By Andrew Ford
State police rulemakers on Wednesday discussed the greater rate of women, compared with men, who failed police academy physical tests in recent years, a disparity recently revealed by the USA TODAY NETWORK New Jersey.
The Network’s reporting was discussed by the commission in a closed meeting and could be on the group’s agenda to be publicly addressed at their next meeting scheduled for October. But it’s unlikely any rule change would come before the next classes of police recruits enter the state’s academies.
“I believe in the system and I believe if we need to change, change it,” James Sharrock, vice chairman of the commission, told the Network.

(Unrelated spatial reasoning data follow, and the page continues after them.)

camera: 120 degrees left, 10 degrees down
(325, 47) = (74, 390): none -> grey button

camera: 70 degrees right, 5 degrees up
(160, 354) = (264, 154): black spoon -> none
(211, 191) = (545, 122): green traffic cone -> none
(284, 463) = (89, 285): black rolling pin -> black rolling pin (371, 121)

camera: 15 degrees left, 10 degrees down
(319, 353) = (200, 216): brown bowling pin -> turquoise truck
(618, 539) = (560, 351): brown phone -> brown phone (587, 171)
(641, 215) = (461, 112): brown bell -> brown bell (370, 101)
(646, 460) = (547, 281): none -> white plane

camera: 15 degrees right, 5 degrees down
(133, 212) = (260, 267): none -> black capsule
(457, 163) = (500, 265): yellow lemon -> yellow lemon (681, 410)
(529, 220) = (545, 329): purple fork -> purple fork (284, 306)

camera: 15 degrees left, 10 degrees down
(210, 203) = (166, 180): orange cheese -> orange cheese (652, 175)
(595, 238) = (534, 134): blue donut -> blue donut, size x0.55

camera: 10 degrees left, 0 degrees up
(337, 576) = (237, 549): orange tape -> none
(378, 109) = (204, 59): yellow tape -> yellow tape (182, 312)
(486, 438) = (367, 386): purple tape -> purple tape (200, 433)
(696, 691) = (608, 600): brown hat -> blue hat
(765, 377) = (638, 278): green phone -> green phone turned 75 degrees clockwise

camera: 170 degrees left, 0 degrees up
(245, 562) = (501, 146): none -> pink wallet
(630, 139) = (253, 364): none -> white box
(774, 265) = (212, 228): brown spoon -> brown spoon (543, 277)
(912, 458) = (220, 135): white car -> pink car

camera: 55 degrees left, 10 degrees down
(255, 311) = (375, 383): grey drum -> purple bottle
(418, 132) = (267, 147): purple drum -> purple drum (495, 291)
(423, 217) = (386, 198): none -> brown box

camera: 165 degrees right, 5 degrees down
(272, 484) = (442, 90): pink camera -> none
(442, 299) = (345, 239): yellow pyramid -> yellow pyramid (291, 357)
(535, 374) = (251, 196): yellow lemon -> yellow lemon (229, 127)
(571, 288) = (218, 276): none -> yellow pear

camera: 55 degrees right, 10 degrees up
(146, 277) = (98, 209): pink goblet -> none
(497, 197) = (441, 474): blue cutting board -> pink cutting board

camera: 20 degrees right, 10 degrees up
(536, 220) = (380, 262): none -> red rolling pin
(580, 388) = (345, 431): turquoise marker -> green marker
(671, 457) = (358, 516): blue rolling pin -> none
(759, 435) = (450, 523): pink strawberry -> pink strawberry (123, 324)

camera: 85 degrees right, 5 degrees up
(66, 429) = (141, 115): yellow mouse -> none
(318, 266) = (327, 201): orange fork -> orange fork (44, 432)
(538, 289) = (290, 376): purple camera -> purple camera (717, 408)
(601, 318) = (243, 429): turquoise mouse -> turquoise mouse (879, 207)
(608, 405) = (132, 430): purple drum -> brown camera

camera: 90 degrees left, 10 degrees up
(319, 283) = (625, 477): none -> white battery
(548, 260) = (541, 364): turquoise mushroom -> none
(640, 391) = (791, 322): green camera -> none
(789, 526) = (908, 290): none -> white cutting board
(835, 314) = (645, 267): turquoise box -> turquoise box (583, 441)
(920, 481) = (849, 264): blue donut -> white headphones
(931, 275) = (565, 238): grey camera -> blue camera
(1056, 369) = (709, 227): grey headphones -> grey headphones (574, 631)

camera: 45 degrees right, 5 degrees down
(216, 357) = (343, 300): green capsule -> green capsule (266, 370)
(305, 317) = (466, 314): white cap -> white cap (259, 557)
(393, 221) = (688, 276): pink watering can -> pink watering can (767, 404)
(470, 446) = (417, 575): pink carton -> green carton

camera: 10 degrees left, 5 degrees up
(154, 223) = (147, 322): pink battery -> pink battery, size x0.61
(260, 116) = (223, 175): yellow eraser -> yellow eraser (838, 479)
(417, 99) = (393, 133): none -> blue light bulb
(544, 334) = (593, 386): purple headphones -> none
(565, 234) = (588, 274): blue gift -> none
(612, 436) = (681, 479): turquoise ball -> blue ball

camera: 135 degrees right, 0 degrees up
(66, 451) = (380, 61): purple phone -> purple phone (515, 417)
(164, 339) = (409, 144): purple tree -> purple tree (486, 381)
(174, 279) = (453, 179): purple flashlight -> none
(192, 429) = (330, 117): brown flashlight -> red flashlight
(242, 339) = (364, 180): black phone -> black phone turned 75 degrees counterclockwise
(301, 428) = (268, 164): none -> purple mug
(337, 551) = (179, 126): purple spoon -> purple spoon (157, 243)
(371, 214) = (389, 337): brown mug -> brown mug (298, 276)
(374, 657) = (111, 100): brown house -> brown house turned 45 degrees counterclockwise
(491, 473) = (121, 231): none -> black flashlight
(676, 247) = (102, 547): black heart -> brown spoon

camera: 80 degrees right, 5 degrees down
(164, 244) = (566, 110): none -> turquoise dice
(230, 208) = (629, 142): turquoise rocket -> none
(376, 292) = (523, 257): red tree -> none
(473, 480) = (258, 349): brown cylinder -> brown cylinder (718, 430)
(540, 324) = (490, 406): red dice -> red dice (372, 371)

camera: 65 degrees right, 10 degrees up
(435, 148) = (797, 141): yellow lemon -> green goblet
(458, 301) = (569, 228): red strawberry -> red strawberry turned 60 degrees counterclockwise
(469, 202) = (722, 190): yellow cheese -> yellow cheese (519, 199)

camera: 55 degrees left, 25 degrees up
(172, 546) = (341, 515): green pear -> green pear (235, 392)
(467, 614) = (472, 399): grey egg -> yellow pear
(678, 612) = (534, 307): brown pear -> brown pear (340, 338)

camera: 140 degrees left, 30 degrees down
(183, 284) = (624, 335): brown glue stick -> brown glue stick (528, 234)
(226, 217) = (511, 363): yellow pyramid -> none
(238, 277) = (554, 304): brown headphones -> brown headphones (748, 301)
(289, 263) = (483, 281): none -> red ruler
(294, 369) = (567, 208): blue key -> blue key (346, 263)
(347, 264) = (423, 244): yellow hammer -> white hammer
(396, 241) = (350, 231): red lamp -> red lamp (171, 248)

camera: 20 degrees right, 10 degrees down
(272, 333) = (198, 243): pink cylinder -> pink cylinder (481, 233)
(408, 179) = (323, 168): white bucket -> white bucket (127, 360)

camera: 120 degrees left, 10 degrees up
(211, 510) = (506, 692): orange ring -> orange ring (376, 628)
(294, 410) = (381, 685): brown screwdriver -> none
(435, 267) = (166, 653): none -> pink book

The Network obtained state data that shows women failed up to 13 times as often as men following a rule change that gave candidates only nine workouts to grow stronger. Nobody can become significantly stronger in that time, according to a researcher at the Cooper Institute, which recommends exercises for testing police recruits which are similar to the test used in New Jersey.
Three members of the 16-member New Jersey Police Training Commission, a group predominately composed of men who set rules for aspiring cops, have said recruits should show up to the academies prepared to pass the physical test. Commission member Dan Colucci stressed that the test itself is not impossible.
Sharrock raised the possibility again Wednesday that other variables could skew the state data, like an influx of candidates from towns bound by the rules of the Civil Service Commission. Those towns are unable to dismiss an applicant who is clearly out of shape.
It’s not possible to probe Sharrock’s idea with the data the Network obtained from the office of New Jersey Attorney General Gurbir Grewal, but the Network is seeking more information to explore Sharrock’s point.
Following the Network’s inquiry related to the investigation that published last week, a spokesperson for Grewal said the office recently convened a “working group” to review “(Police Training Commission) curriculum, policy and procedures and to study the PTC’s role therein.”
“This thing takes really careful and deliberate thought,” said Sharrock, who is part of the working group. “It’s a process.”